The first try with this sorbet came out strong and too sweet. Mr. P said it tasted exactly like Good n'Plenty candy. He liked it! I like sweet, but not icky-sweet. So, in this next batch I reduced the sugar and used only 6 tea bags. Next time, I will use 7 bags. Upon opening the container after removing it from the freezer, I could definitely smell the licorice. And yet, the flavor wasn't overpowering.
Note that this recipe uses Every Day Detox tea by Traditional Medicinals. I use that by necessity. But, a detox sorbet? How cool is that! If you like, you can use plain ol' licorice tea. Or you can purchase roots and twig crushings by the pound (or less) at a health food store. Using a coffee bean grinder or mortar and pestle, you really don't want to make a powder, so just give it a couple of pulses to make the pieces small and to wake up the flavor. Cheesecloth will work just fine as a "bag". Use 1 Tbsp. of it per "bag". Frankly, I like the convenience of already-made tea bags. Consider that you will be using 3 1/2 cups of water, and since you will be freezing the tea, you'll want it strong.
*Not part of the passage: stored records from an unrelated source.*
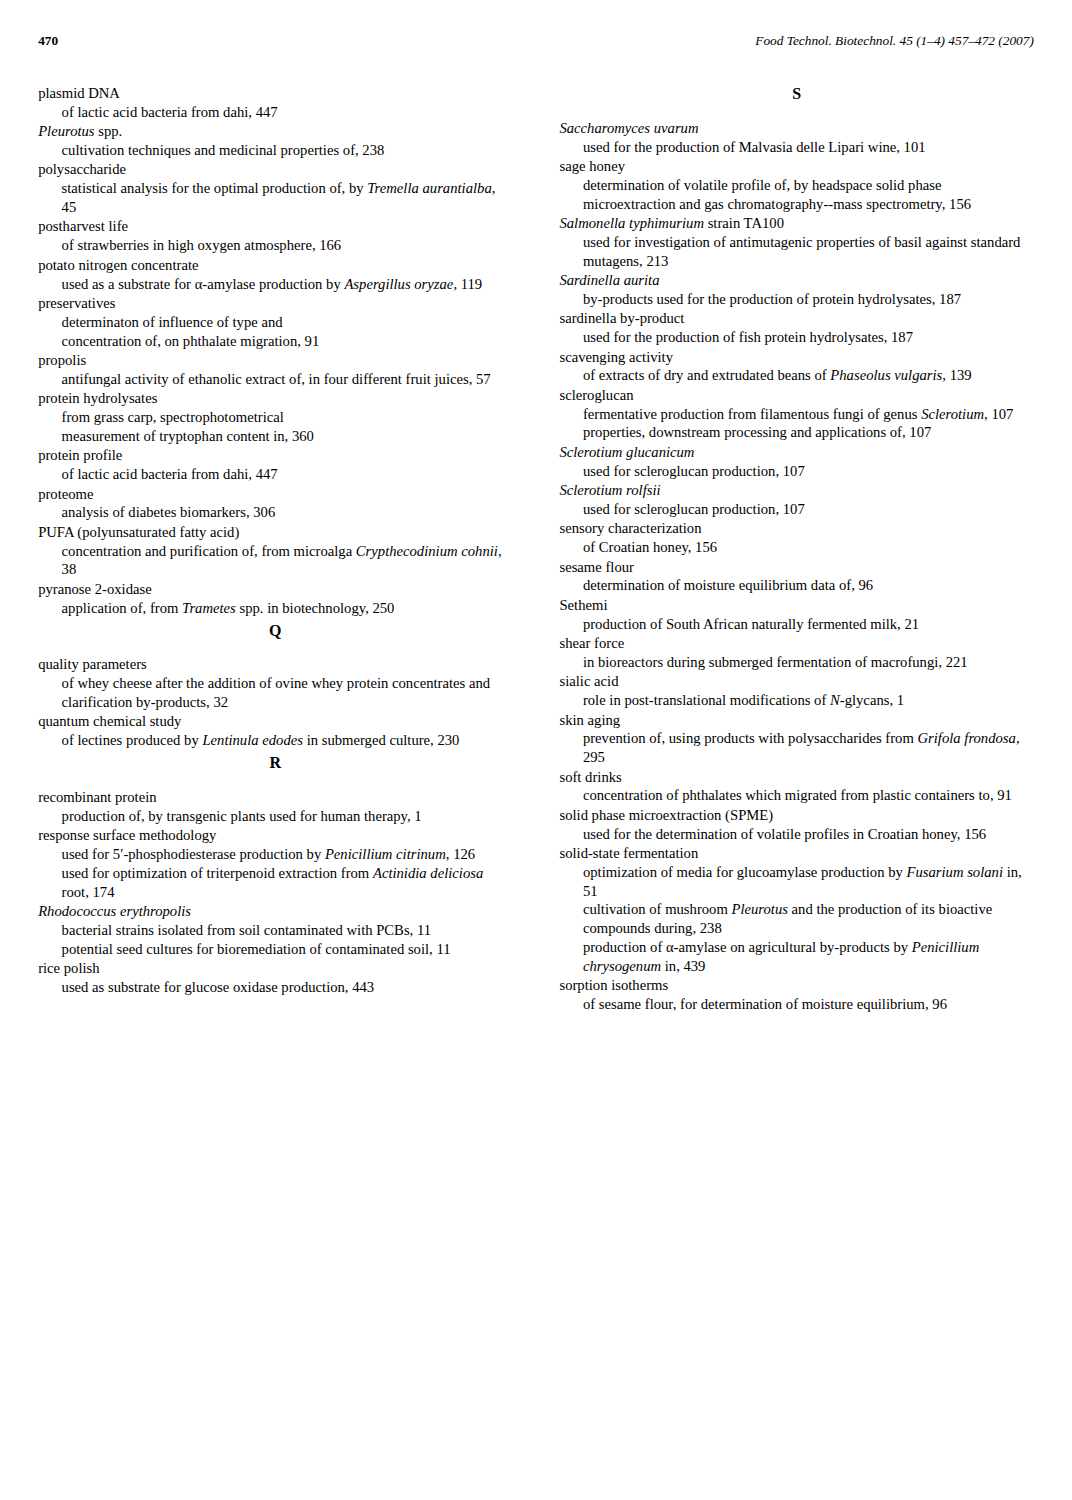470 Food Technol. Biotechnol. 45 (1–4) 457–472 (2007)
plasmid DNA
of lactic acid bacteria from dahi, 447
Pleurotus spp.
cultivation techniques and medicinal properties of, 238
polysaccharide
statistical analysis for the optimal production of, by Tremella aurantialba, 45
postharvest life
of strawberries in high oxygen atmosphere, 166
potato nitrogen concentrate
used as a substrate for α-amylase production by Aspergillus oryzae, 119
preservatives
determinaton of influence of type and
concentration of, on phthalate migration, 91
propolis
antifungal activity of ethanolic extract of, in four different fruit juices, 57
protein hydrolysates
from grass carp, spectrophotometrical
measurement of tryptophan content in, 360
protein profile
of lactic acid bacteria from dahi, 447
proteome
analysis of diabetes biomarkers, 306
PUFA (polyunsaturated fatty acid)
concentration and purification of, from microalga Crypthecodinium cohnii, 38
pyranose 2-oxidase
application of, from Trametes spp. in biotechnology, 250
Q
quality parameters
of whey cheese after the addition of ovine whey protein concentrates and clarification by-products, 32
quantum chemical study
of lectines produced by Lentinula edodes in submerged culture, 230
R
recombinant protein
production of, by transgenic plants used for human therapy, 1
response surface methodology
used for 5′-phosphodiesterase production by Penicillium citrinum, 126
used for optimization of triterpenoid extraction from Actinidia deliciosa root, 174
Rhodococcus erythropolis
bacterial strains isolated from soil contaminated with PCBs, 11
potential seed cultures for bioremediation of contaminated soil, 11
rice polish
used as substrate for glucose oxidase production, 443
S
Saccharomyces uvarum
used for the production of Malvasia delle Lipari wine, 101
sage honey
determination of volatile profile of, by headspace solid phase microextraction and gas chromatography--mass spectrometry, 156
Salmonella typhimurium strain TA100
used for investigation of antimutagenic properties of basil against standard mutagens, 213
Sardinella aurita
by-products used for the production of protein hydrolysates, 187
sardinella by-product
used for the production of fish protein hydrolysates, 187
scavenging activity
of extracts of dry and extrudated beans of Phaseolus vulgaris, 139
scleroglucan
fermentative production from filamentous fungi of genus Sclerotium, 107
properties, downstream processing and applications of, 107
Sclerotium glucanicum
used for scleroglucan production, 107
Sclerotium rolfsii
used for scleroglucan production, 107
sensory characterization
of Croatian honey, 156
sesame flour
determination of moisture equilibrium data of, 96
Sethemi
production of South African naturally fermented milk, 21
shear force
in bioreactors during submerged fermentation of macrofungi, 221
sialic acid
role in post-translational modifications of N-glycans, 1
skin aging
prevention of, using products with polysaccharides from Grifola frondosa, 295
soft drinks
concentration of phthalates which migrated from plastic containers to, 91
solid phase microextraction (SPME)
used for the determination of volatile profiles in Croatian honey, 156
solid-state fermentation
optimization of media for glucoamylase production by Fusarium solani in, 51
cultivation of mushroom Pleurotus and the production of its bioactive compounds during, 238
production of α-amylase on agricultural by-products by Penicillium chrysogenum in, 439
sorption isotherms
of sesame flour, for determination of moisture equilibrium, 96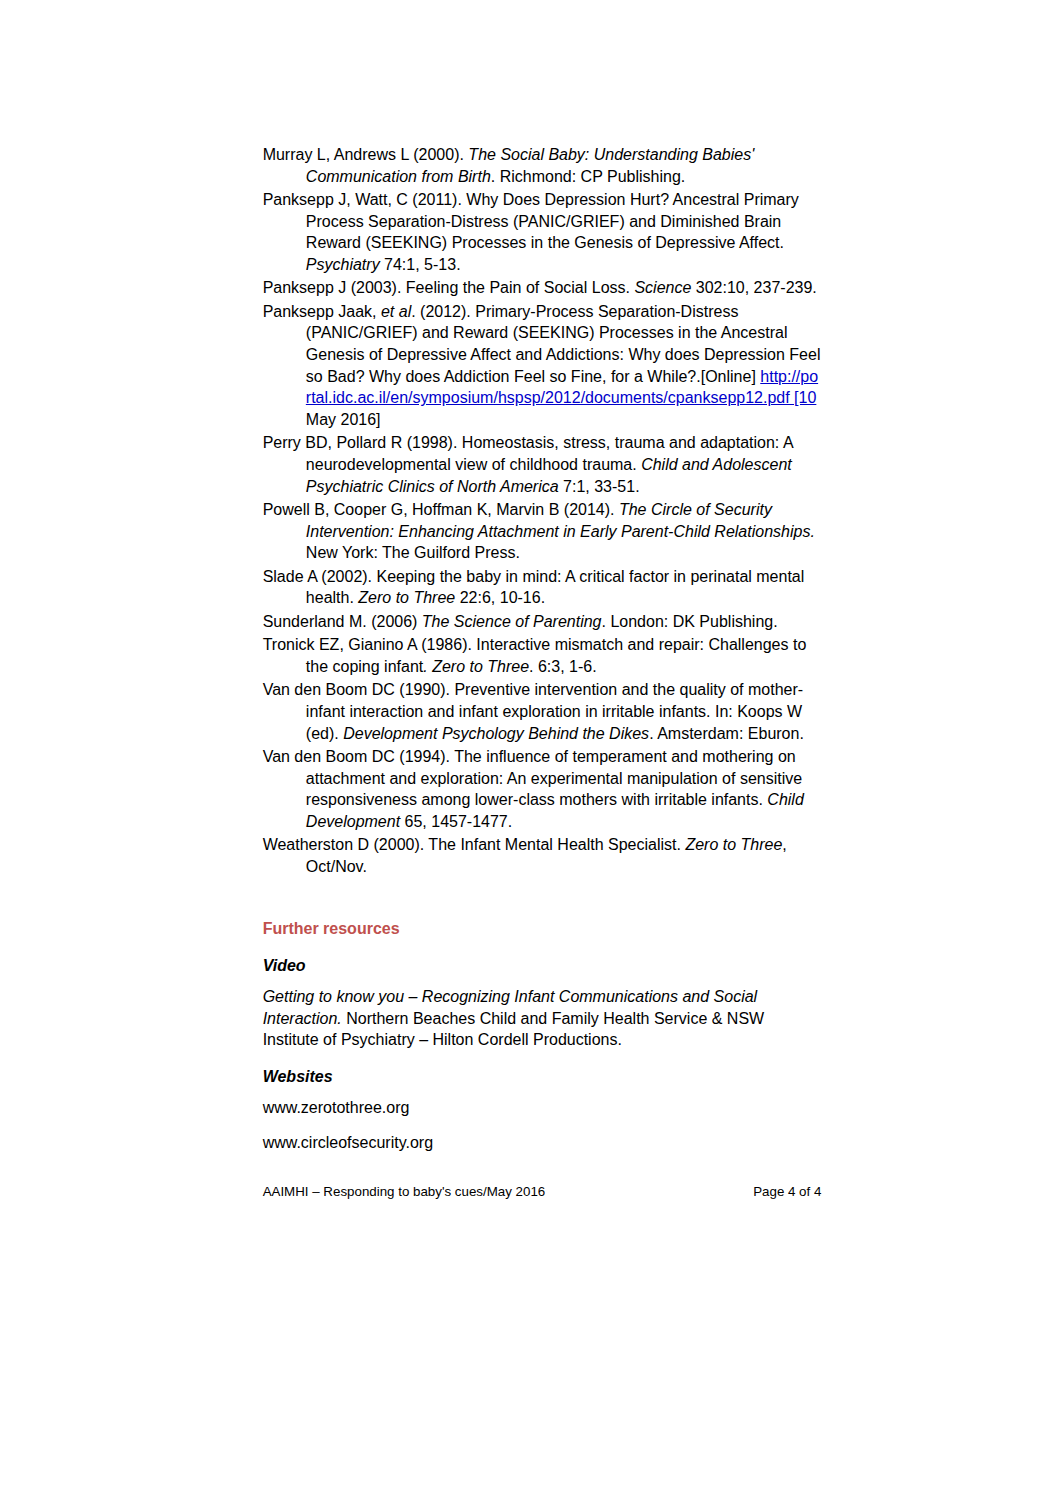Murray L, Andrews L (2000). The Social Baby: Understanding Babies' Communication from Birth. Richmond: CP Publishing.
Panksepp J, Watt, C (2011). Why Does Depression Hurt? Ancestral Primary Process Separation-Distress (PANIC/GRIEF) and Diminished Brain Reward (SEEKING) Processes in the Genesis of Depressive Affect. Psychiatry 74:1, 5-13.
Panksepp J (2003). Feeling the Pain of Social Loss. Science 302:10, 237-239.
Panksepp Jaak, et al. (2012). Primary-Process Separation-Distress (PANIC/GRIEF) and Reward (SEEKING) Processes in the Ancestral Genesis of Depressive Affect and Addictions: Why does Depression Feel so Bad? Why does Addiction Feel so Fine, for a While?.[Online] http://portal.idc.ac.il/en/symposium/hspsp/2012/documents/cpanksepp12.pdf [10 May 2016]
Perry BD, Pollard R (1998). Homeostasis, stress, trauma and adaptation: A neurodevelopmental view of childhood trauma. Child and Adolescent Psychiatric Clinics of North America 7:1, 33-51.
Powell B, Cooper G, Hoffman K, Marvin B (2014). The Circle of Security Intervention: Enhancing Attachment in Early Parent-Child Relationships. New York: The Guilford Press.
Slade A (2002). Keeping the baby in mind: A critical factor in perinatal mental health. Zero to Three 22:6, 10-16.
Sunderland M. (2006) The Science of Parenting. London: DK Publishing.
Tronick EZ, Gianino A (1986). Interactive mismatch and repair: Challenges to the coping infant. Zero to Three. 6:3, 1-6.
Van den Boom DC (1990). Preventive intervention and the quality of mother-infant interaction and infant exploration in irritable infants. In: Koops W (ed). Development Psychology Behind the Dikes. Amsterdam: Eburon.
Van den Boom DC (1994). The influence of temperament and mothering on attachment and exploration: An experimental manipulation of sensitive responsiveness among lower-class mothers with irritable infants. Child Development 65, 1457-1477.
Weatherston D (2000). The Infant Mental Health Specialist. Zero to Three, Oct/Nov.
Further resources
Video
Getting to know you – Recognizing Infant Communications and Social Interaction. Northern Beaches Child and Family Health Service & NSW Institute of Psychiatry – Hilton Cordell Productions.
Websites
www.zerotothree.org
www.circleofsecurity.org
AAIMHI – Responding to baby's cues/May 2016 Page 4 of 4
Pink Elephants coffee Cafe

Yield: About 1 quart

3 1/2 cups water
7 tea bags, Every Day Detox by Traditional Medicinals (plain licorice tea will suffice)
3/4 cup white granulated sugar
1 Tbsp. lemon juice
2 tsp. pure anise extract
1 Tbsp. kirchwasser (optional)

*If tea bags have strings, tie them all onto one string. In a non-reactive saucepot, bring the water to a full boil. Place tea bags in the boiling water, cover with lid and remove from heat. Let steep for at least 4 hours.
*Remove tea bags, gently squeezing any excess out back into the pot. Discard spent bags.
Add sugar to the tea and stir on low heat until sugar is dissolved. Turn off heat. Let cool completely.
*Add lemon juice and anise extract and stir to incorporate. In a covered container place sorbet mixture in refrigerator overnight. Remember to place the container for the ice cream maker in the freezer. It's best to chill the container for 24 hours, although I have found that 15 hours will suffice.
*Remove from fridge. If using, add kirschwasser or other flavorless alcohol, to help keep the sorbet from freezing too hard and becoming unscoopable. The sugar will take care of that, mostly, but I have found that adding the kirschwasser helps with that. It's a little tip from David Lebovitz.
*Pour into your ice cream maker and follow the manufacturer's instructions. Pour into freezer-safe lidded plastic container for at least 4 hours. Overnite is better, but 4 hours will do.
*Approximately 40 minutes before serving, remove from freezer and let soften, lid off.

Listen up: As stated on the box of detox tea, don't drink it or eat it if you have gallstones.

1 comment:

  1. Anything sorbet sounds refreshing to me since I'm in the deep South and our summers are horrid. This is such an interesting twist. Thank you for this very creative post!